The Mount Sinai team identified a genetic signature of Puerto Rican descent so distinctive that they could even tell people who knew only that they were Hispanic/Latino that their ancestors came from the island. To identify the genetic clues, the researchers analyzed 600,000 SNPs among 11,000 DNA samples from a biobank of New York City residents.
But another way of viewing genomes may soon overtake SNPs and the polygenic risk scores that represent them.
Enter the Pangenome
It was with a feeling of déjà vu that I wrote The Age of the Pangenome Dawns here at DNA Science a few months ago, as I recalled the hoopla over sequencing “the” human genome back in the late 1980s.
The human pangenome is on a different scale. It is theoretically the idea that human genomes vary in many ways. Practically, the broader view is being used to generate representations, called genome graphs, that depict maximal human genome diversity – that is, all of the ways that the sequence of 3,054,832 billion DNA base pairs can vary.

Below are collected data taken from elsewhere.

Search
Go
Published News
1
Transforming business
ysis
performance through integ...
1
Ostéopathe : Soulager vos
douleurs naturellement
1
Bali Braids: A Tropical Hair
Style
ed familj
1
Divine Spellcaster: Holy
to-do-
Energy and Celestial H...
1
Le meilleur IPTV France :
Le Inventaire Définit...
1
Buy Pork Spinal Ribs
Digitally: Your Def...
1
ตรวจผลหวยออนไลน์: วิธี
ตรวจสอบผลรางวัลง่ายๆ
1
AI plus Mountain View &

The sponsoring Human Pangenome Reference Consortium is creating a “genome reference representation that can capture all human genome variation and support research on the full diversity of populations.” But it’s yet to make many headlines. Perhaps a science-weary public is tired of endless “breakthroughs,” and has become a bit genomed-out.
Although the first public release of a genome graph represented a mere 350 individuals, the challenge is clearly one meant for artificial intelligence. An AI approach to all possible human genome sequences could also embrace copy number variants (short repeated DNA sequences, the number of repeats serving as the informational content), as well as gene-gene interactions (epistasis).
Overlaying population-specific data onto the genome sequences of patients for diagnostic purposes could counter the health care inequity of assuming all genetic backgrounds echo those of the UK Biobank or another homogeneous resource. But I fear that information technology may render the use of SNP arrays and polygenic risk scores to do so quickly obsolete. Would it be more economically feasible to wait for AI-guided genomic analysis to catch up?